L'instruction est commencée. Et le juge, M. Bourdeaux, paraît
décidé à la mener rondement.
C'est- là, dans le cabinet du juge d'instruction, qu'apparaît
nettement le caractère des inculpés.
Dès les premiers interrogatoires, Gallay a montré que ses
moyens de défense seraient variés. Tantôt exalté
et sentimental, tantôt calme et précis, il objurgue le juge
de rendre la liberté à sa compagne, ou bien il discute et
expose les raisons qui lui ont fait commettre ses détournements.
Il plaide l'amour, l'aveuglement, la folie passagère que fait naître
une passion effrénée. S'il a volé, c'est pour faire
à celle qu'il aimait une vie tissée de jours heureux. Mais
lui seul est coupable..., elle est innocente... « C'est un ange, dit-il...
Relâchez-la, monsieur le juge, ou sans cela, c'est ma vie que vous
prenez !... »
Tout cela n'est pas maladroit. Vrai ou faux, le système a du bon
et peut réussir dans un pays où les héros d'affaires
passionnelles sont généralement traités avec indulgence.
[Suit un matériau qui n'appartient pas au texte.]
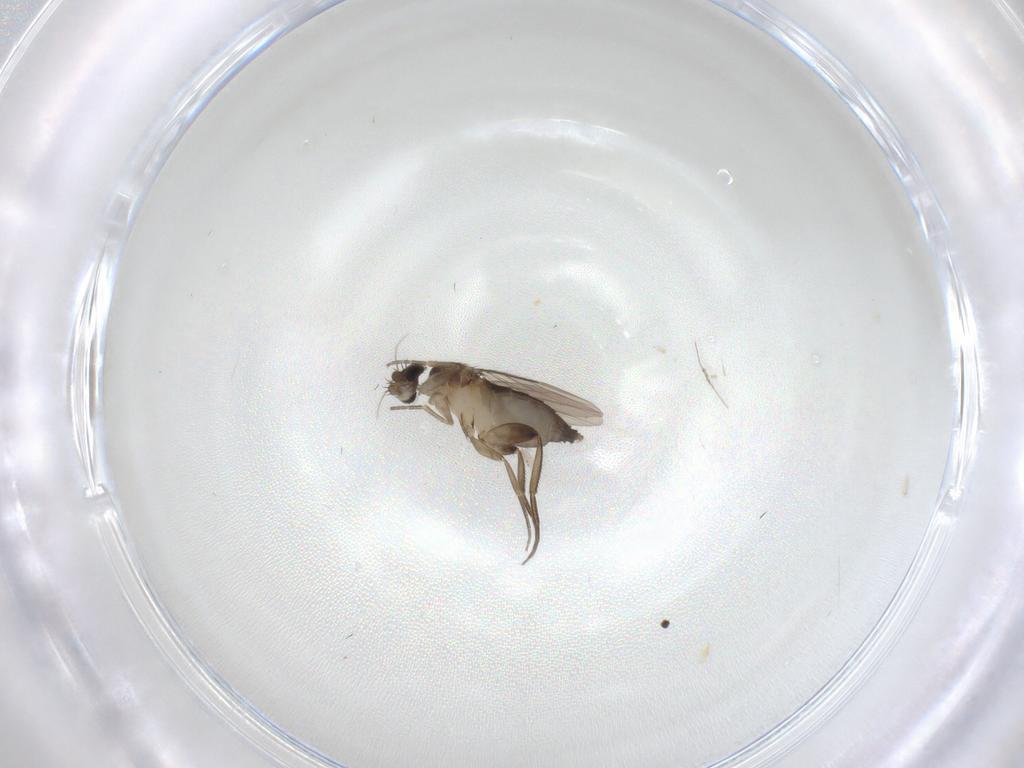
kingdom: Animalia
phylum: Arthropoda
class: Insecta
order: Diptera
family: Phoridae
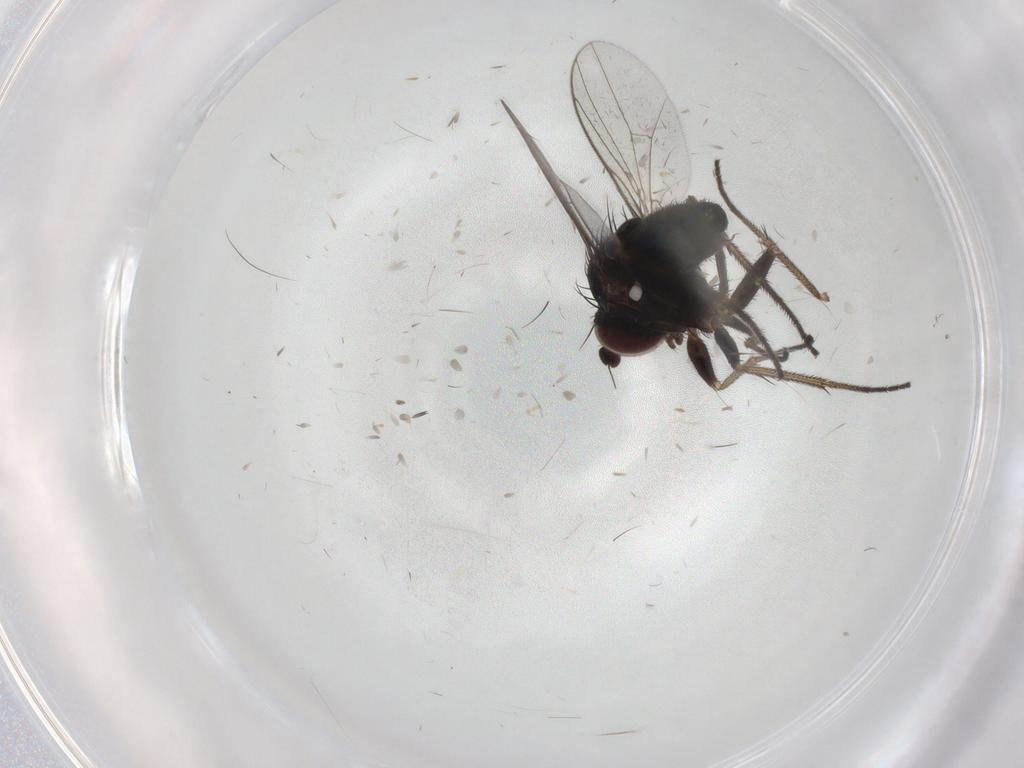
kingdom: Animalia
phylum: Arthropoda
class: Insecta
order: Diptera
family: Dolichopodidae
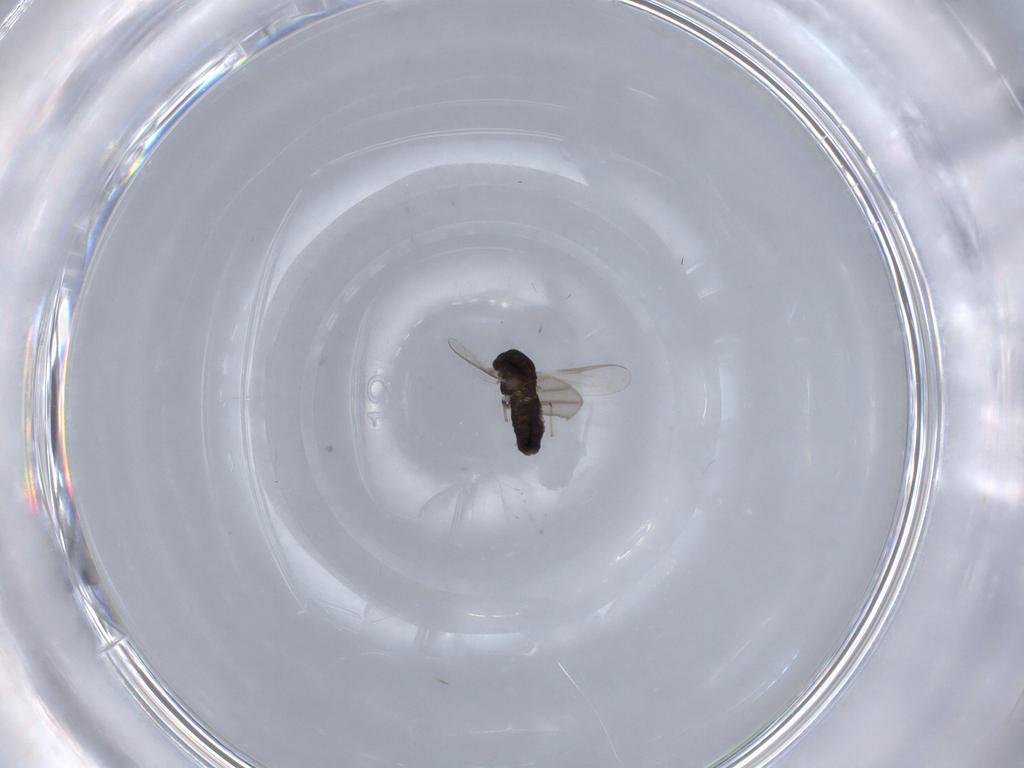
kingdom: Animalia
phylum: Arthropoda
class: Insecta
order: Diptera
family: Chironomidae
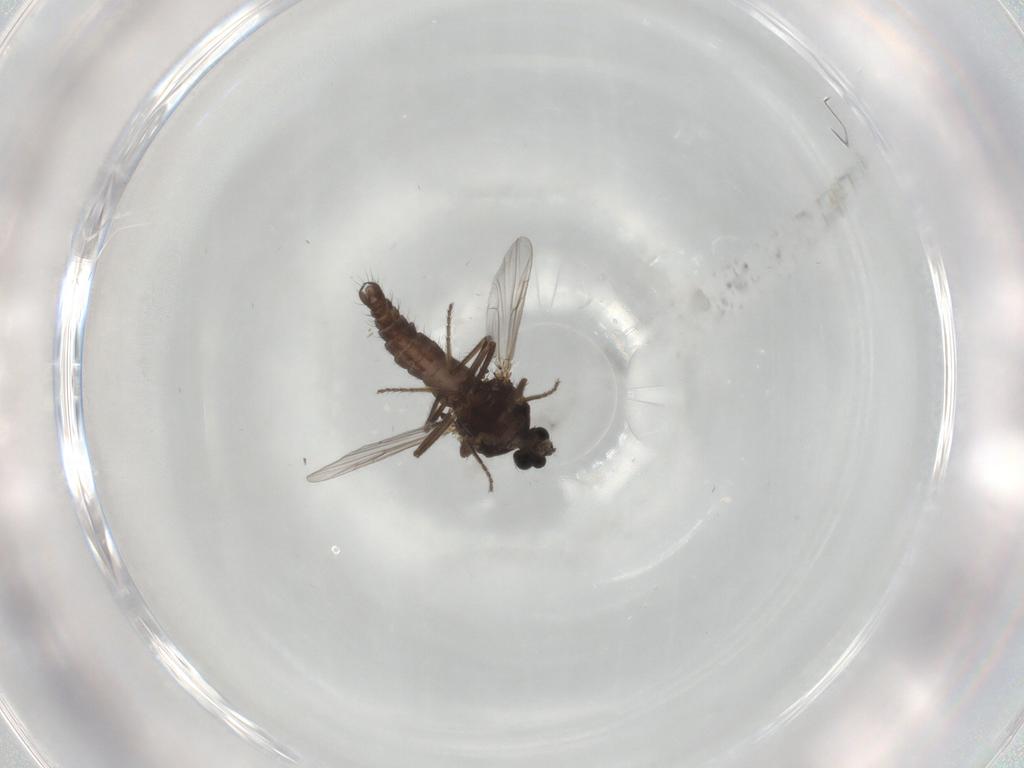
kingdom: Animalia
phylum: Arthropoda
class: Insecta
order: Diptera
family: Ceratopogonidae
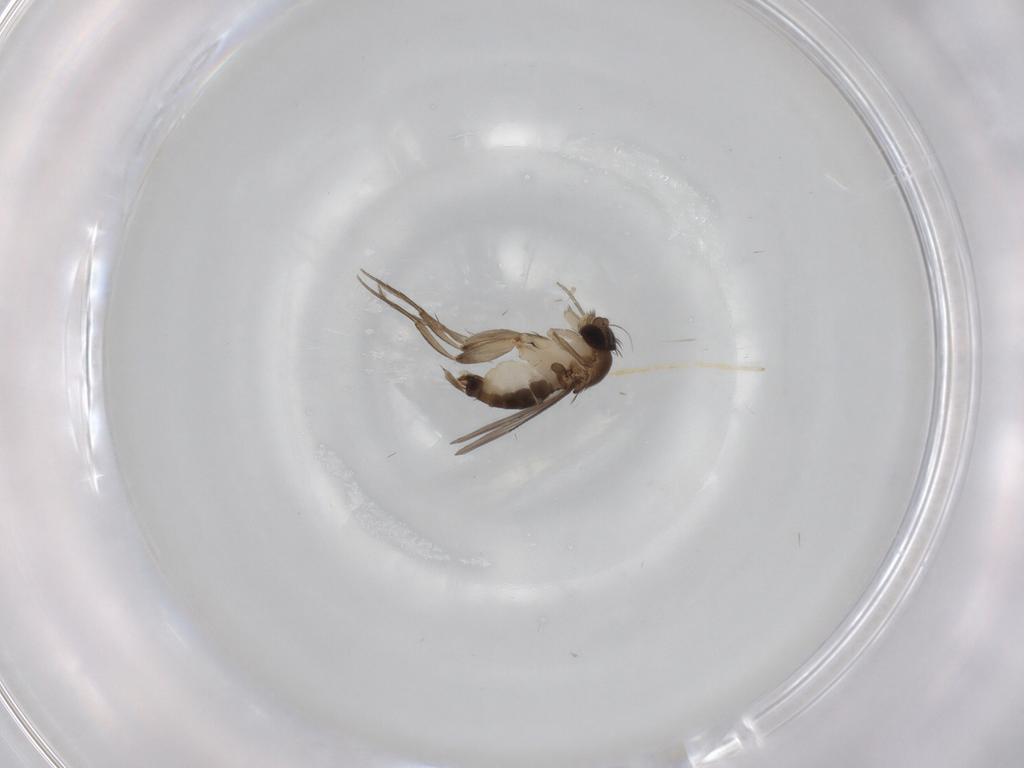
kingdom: Animalia
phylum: Arthropoda
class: Insecta
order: Diptera
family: Phoridae
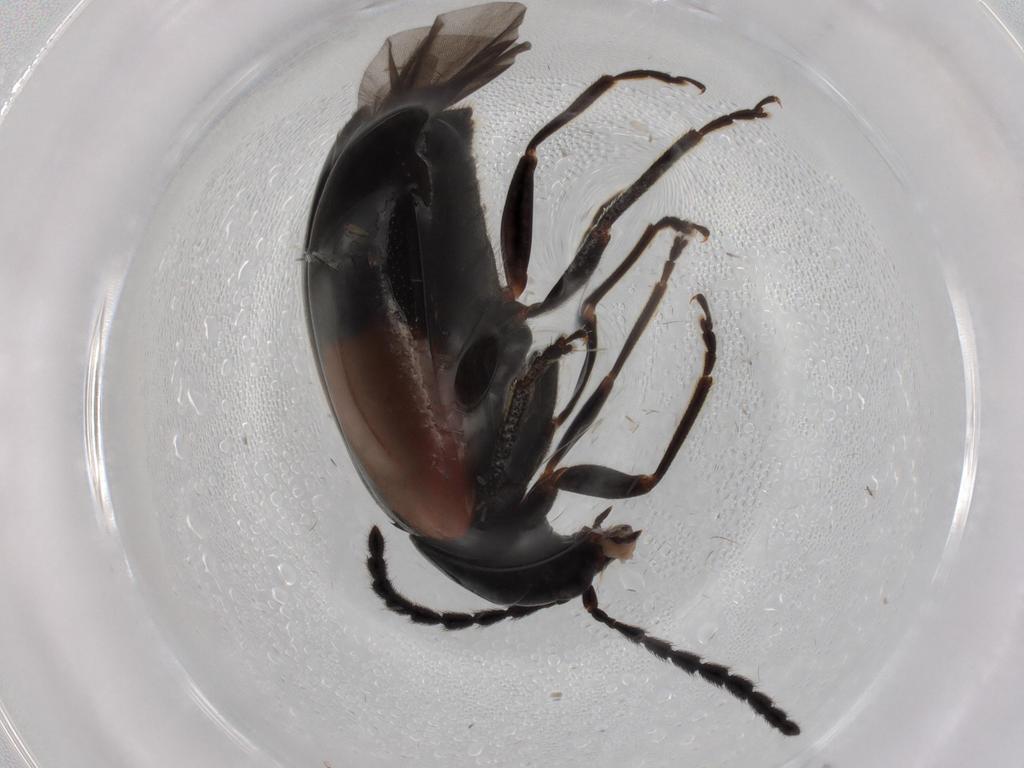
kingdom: Animalia
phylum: Arthropoda
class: Insecta
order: Coleoptera
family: Chrysomelidae
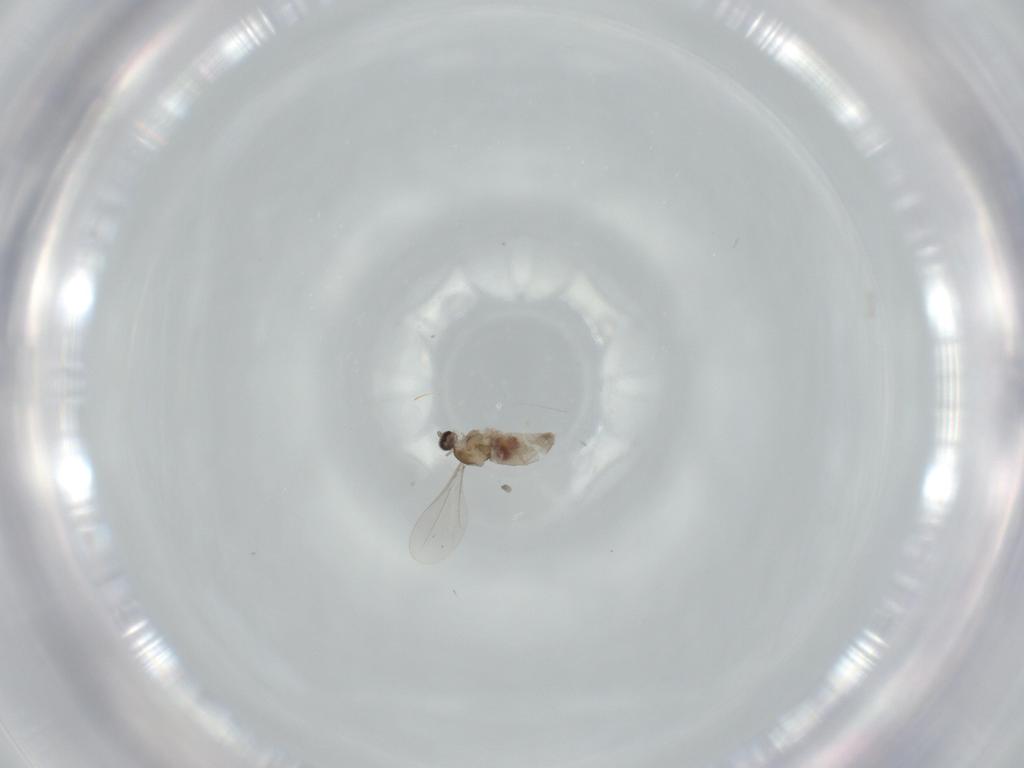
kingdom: Animalia
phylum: Arthropoda
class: Insecta
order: Diptera
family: Cecidomyiidae
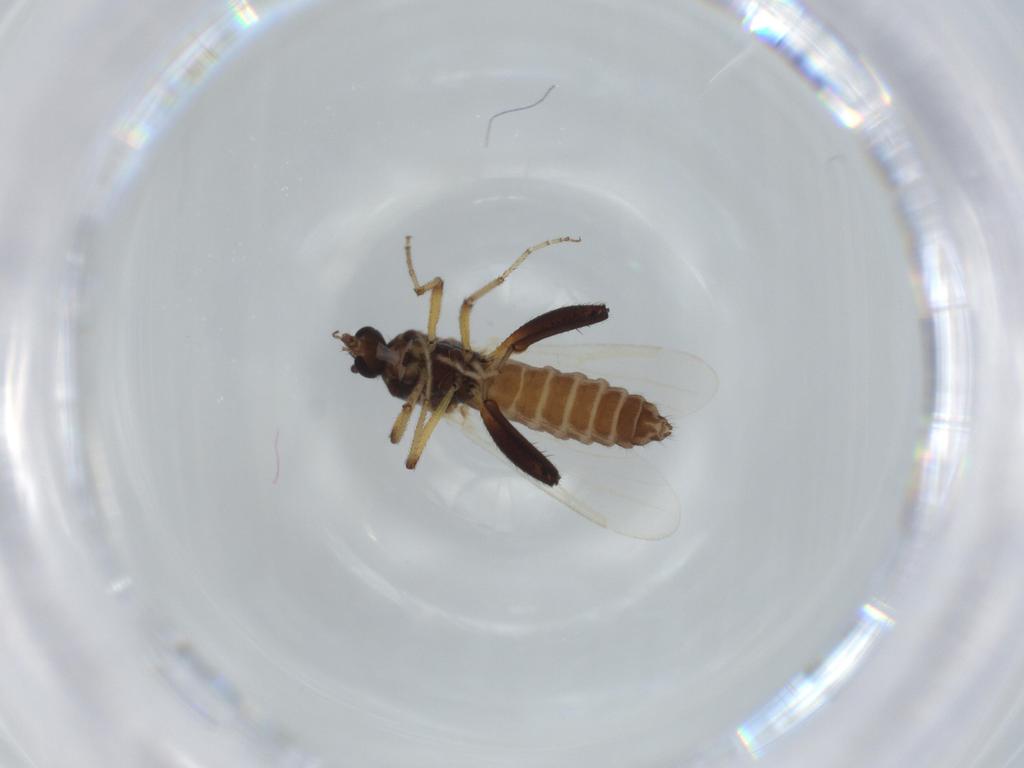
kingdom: Animalia
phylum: Arthropoda
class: Insecta
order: Diptera
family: Ceratopogonidae
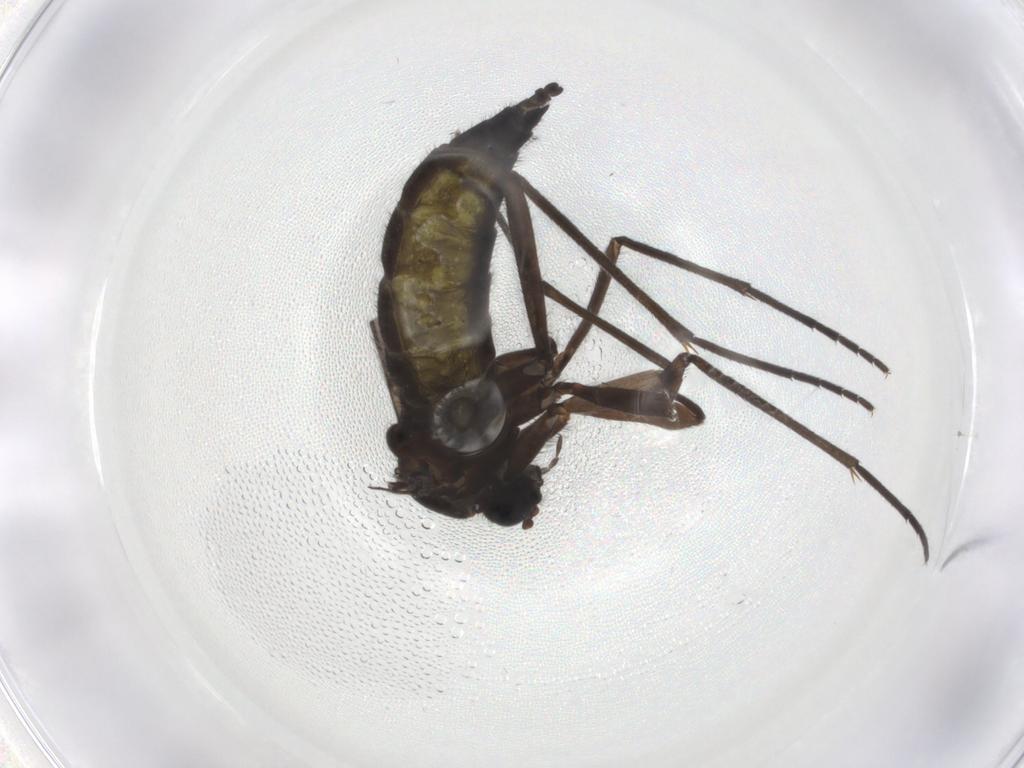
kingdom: Animalia
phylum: Arthropoda
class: Insecta
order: Diptera
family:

Mais les juges d'instruction sont heureusement cuirassés contre les
crises de sentimentalisme.
Quoi qu'il en soit, Gallay semble fort affecté.
Tout autre est l'attitude de Valentine Méréli. Insouciante,
légère et minaudière, celle-ci ne prend rien au tragique.
Et, nouvelle Phryné, elle compte fort que le charme de sa personne
impressionnera favorablement ses juges.
Quant à Marie Audo, la bonne, c'est une simple comparse dont la figure
s'estompe de plus en plus, au fur et à mesure que l'action se déroule.
Les deux protagonistes sont d'ailleurs de taille à en soutenir à
eux seuls l'intérêt ; et l'affaire Gallay, à coup sûr,
n'a pas fini d'intéresser les nombreux amateurs de causes sensationnelles.